When a violent picture of a dead victim of a tragic event is presented to the public in either the print or screen media, many are repulsed and offended. Nevertheless, violence and tragedy are staples of the media. Published, posted, or broadcast images are expected as part of a media system that professes to cover and reflect the world we inhabit. Visual journalists often defend such images as a way to warn others of the dangers of modern living – for instance, to urge drivers to wear seat belts. Yet despite such explanations, sensational images of violence and victims are shown as much for economic as utilitarian reasons. Ethical considerations require active consideration of, and debate over, the purposes of images in media presentations and what motivates their use.
An oft-debated area of image ethics involves determining appropriate divisions between public and private life. Ordinary citizens or celebrities who are suddenly thrust in front of the unblinking lens of a camera almost always voice privacy concerns. Since the nineteenth century photography has been employed in police and government surveillance, as well as by the tabloid press to expose the private lives of public figures. In some nations private citizens have more strictly enforced rights to privacy than celebrities or political figures, but this is not so in other countries. France explicitly protects privacy in its constitution, and the EU directive 95/46/EC clearly regulates the collection and processing of personal data on individuals, but in the US the limits of privacy continue to be debated in the courts. Inconsistent concepts of personal privacy from culture to culture are but one example of the complicated and often relative nature of ethical determinations and the difficulty of establishing unemotional, objective, and reasoned journalism principles.

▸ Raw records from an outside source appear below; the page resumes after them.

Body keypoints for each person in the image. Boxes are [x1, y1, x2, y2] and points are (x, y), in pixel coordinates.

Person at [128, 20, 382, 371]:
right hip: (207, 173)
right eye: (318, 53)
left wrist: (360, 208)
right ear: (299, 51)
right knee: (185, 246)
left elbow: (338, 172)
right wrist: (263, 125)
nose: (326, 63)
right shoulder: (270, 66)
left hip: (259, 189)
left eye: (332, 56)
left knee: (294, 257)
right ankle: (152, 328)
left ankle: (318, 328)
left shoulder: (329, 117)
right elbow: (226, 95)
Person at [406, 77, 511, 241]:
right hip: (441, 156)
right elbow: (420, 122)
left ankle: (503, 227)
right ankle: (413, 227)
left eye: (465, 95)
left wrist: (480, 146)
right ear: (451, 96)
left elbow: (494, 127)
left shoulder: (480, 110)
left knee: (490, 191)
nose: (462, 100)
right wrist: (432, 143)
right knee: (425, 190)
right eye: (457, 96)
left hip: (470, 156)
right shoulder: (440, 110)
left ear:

Another prominent area of ethical debate involves stereotypical or offensive portrayals of social or cultural groups, whether distinguished by ethnicity, gender, religion, sexual preference, physical characteristics, age, class, or occupation. The concern for stereotyping relates to images in entertainment and advertising as much as journalism. The globalization of communication networks and media conglomerates has increased cultural friction over the propriety of public imagery. Examples of recent ethical controversies in this regard include the case of the Danish editorial cartoons caricaturing Muslims and the prophet Muhammad. In this case, ethical considerations pitted principles of religious and ethnic respect against ideals of freedom of expression.
In other cases, the popular misunderstanding that photographic media simply record the way things are often complicates image ethics. For example, US magazines and newspapers publish few photographs of African-Americans, but when they do, those shown are disproportionately depicted as athletes, entertainers, or people charged with crimes (Lester 1994). Because published pictures are inevitably a small selection of all available images, every pictorial selection by a photographer and an editor involves a potential stereotype with an ethical dilemma.

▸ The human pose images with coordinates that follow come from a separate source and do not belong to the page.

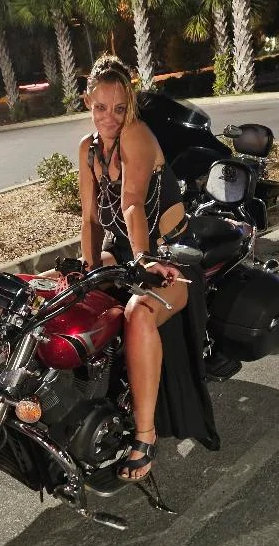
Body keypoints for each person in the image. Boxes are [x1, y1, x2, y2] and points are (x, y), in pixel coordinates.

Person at [79, 54, 219, 482]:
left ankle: (145, 436)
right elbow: (90, 219)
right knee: (68, 293)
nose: (110, 117)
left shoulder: (136, 135)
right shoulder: (88, 149)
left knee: (139, 312)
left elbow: (132, 204)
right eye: (101, 107)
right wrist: (87, 268)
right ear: (87, 102)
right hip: (128, 251)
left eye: (119, 108)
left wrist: (143, 259)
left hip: (173, 251)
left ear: (131, 106)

Advertising relies as much as journalism on the credibility of visual messages to persuade viewers of the legitimacy of its claims. Entertainment utilizes the realism of visual media to construct convincing simulated worlds from its stories. With names such as “advertorials” and “infomercials,” advertisers mimic the production cues of print and screen journalists to present appeals as information. In advertising of all types, commercial and political, images are often intentionally constructed to be misleading. Through art direction, staging, and photo manipulation, they easily and purposefully lead readers or viewers to draw false or irrelevant inferences and connotations. When public relations directors or news editors use flashy covers and front-page layouts as advertisements for the news, they easily fall into the same practices. The inherently ambiguous nature of pictures in such mass media contexts make image ethics a daily concern.

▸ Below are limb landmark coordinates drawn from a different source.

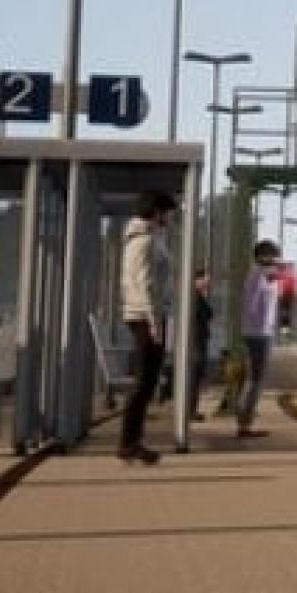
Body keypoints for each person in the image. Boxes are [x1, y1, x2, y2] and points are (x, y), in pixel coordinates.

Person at [118, 190, 175, 465]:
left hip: (144, 314)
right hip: (145, 315)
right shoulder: (145, 241)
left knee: (148, 382)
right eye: (168, 212)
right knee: (143, 382)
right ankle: (128, 444)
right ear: (157, 212)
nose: (171, 217)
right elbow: (146, 284)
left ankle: (133, 442)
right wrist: (154, 322)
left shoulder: (145, 238)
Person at [236, 240, 282, 438]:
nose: (275, 260)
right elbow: (253, 306)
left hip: (260, 331)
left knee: (255, 378)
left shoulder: (262, 275)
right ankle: (244, 423)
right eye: (272, 255)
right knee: (256, 379)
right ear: (262, 256)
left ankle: (245, 419)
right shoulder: (257, 275)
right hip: (258, 333)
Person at [187, 269, 215, 422]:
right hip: (196, 341)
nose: (207, 283)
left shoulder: (198, 296)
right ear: (196, 280)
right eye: (205, 279)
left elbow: (209, 313)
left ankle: (192, 409)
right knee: (194, 376)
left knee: (196, 377)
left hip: (199, 340)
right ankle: (190, 410)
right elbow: (207, 314)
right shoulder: (194, 297)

Digital technology has added yet another layer of complexity to the ethical use of visual messages. Image manipulation did not begin with computer technology, but digitalization has greatly expanded the speed and power with which alterations can be made. Digital manipulations are relatively easy to accomplish, are hard to detect, and can change the original image so that verification of authenticity becomes impossible. Only a serious commitment to ethical standards prevents the wholesale fabrication of pictures. Few would argue that images used in journalism contexts should have the same low level of credibility as those pictures used in advertising. However, without close attention to image ethics, such a situation may become the norm.
References:
- Gross, L. P., Katz, J. S., & Ruby, J. (eds.) (1991). Image ethics: The moral rights of subjects in photographs, film, and television. Oxford: Oxford University Press.
- Gross, L. P., Katz, J. S., & Ruby, J. (eds.) (2003). Image ethics in the digital age. Minneapolis: University of Minnesota Press.
- Lester, P. M. (1994). African-American photo coverage in four U.S. newspapers, 1937–1990. Journalism and Mass Communication Quarterly, 71, 380 –394.
- Lester, P. M., with Ross, S. (eds.) (2003). Images that injure: Pictorial stereotypes in the media, 2nd edn. Westport, CT: Praeger.
- Messaris, P. (1996). Visual persuasion: The role of images in advertising. Thousand Oaks, CA: Sage.
- Patterson, P., & Wilkins, L. (2008). Media ethics: Issues and cases, 6th edn. Boston: McGraw-Hill.